El Haaretz demuestra una vez más lo irrelevante que es - Elder of Ziyon



El Haaretz publicó nada menos que dos artículos sobre las elecciones al liderazgo de la Unión de Estudiantes Judíos del Reino Unido.

Ambos artículos giraron alrededor de un candidato pro-BDS, un declarado antisionista, Eran Cohen, que el Haaretz catalogó como el "mejor candidato", y que presentó en un adulador artículo de 1300 palabras y en una entrevista.

Ustedes no sabrían nada, ni siquiera el nombre de los otros dos candidatos al cargo, si hubieran utilizado exclusivamente al Haaretz como su única fuente de noticias judías en todo el mundo para informarse.

Los resultados de las elecciones salieron hace un par de días.

El ganador fue Joshua Holt.

Cohen recibió solamente 89 votos de los 1049 votos emitidos.

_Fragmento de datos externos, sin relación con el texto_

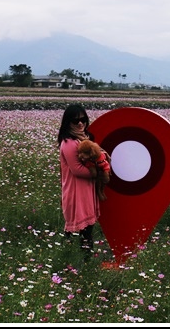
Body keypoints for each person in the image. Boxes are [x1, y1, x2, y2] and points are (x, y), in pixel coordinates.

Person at [57, 104, 100, 254]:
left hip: (85, 190)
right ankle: (79, 262)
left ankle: (77, 259)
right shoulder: (69, 143)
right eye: (76, 121)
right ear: (68, 123)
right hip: (76, 192)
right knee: (81, 229)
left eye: (83, 119)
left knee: (86, 230)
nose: (80, 123)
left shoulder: (84, 139)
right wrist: (98, 172)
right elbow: (77, 170)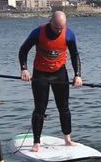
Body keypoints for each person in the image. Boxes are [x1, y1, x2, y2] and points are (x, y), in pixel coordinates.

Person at [18, 10, 82, 153]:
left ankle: (67, 138)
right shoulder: (38, 32)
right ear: (50, 21)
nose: (59, 31)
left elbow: (75, 55)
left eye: (61, 28)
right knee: (40, 109)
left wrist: (77, 75)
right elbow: (23, 50)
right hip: (40, 74)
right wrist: (24, 69)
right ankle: (36, 142)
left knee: (64, 107)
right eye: (56, 28)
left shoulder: (69, 34)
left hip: (60, 73)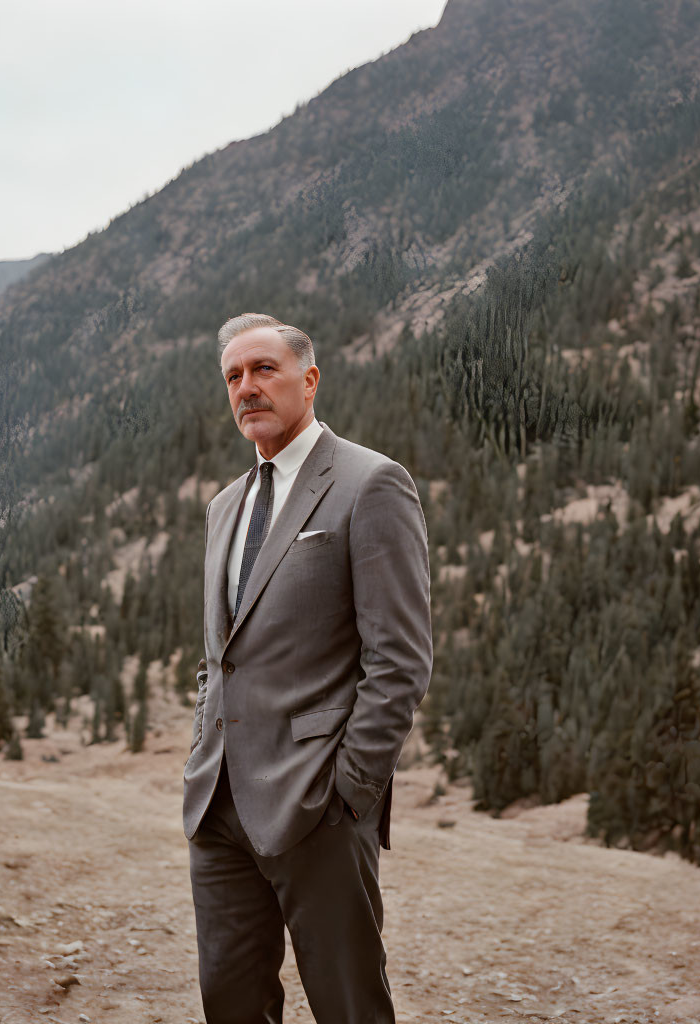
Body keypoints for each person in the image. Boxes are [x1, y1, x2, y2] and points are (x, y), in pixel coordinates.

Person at [182, 313, 433, 1023]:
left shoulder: (370, 483)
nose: (247, 387)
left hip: (319, 805)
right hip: (219, 809)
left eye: (265, 369)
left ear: (309, 379)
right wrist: (203, 753)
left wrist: (351, 792)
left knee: (348, 1006)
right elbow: (217, 657)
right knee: (230, 1003)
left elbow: (400, 660)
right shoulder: (225, 507)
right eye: (234, 377)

Finalmente, en otro artículo del Haaretz informando del desastre, se incluyó un vídeo del perdedor. Incluso tras una aplastante derrota, el Haaretz no pudo dejar de promover a un candidato que se define explícitamente en contra de la existencia de Israel.

Tampoco mencionó que Cohen recibió sólo 89 votos en contra de los 682 de Josh Holt y los 275 del otro candidato.

Lo bueno es que Eran Cohen tiene un futuro brillante como colaborador del Haaretz.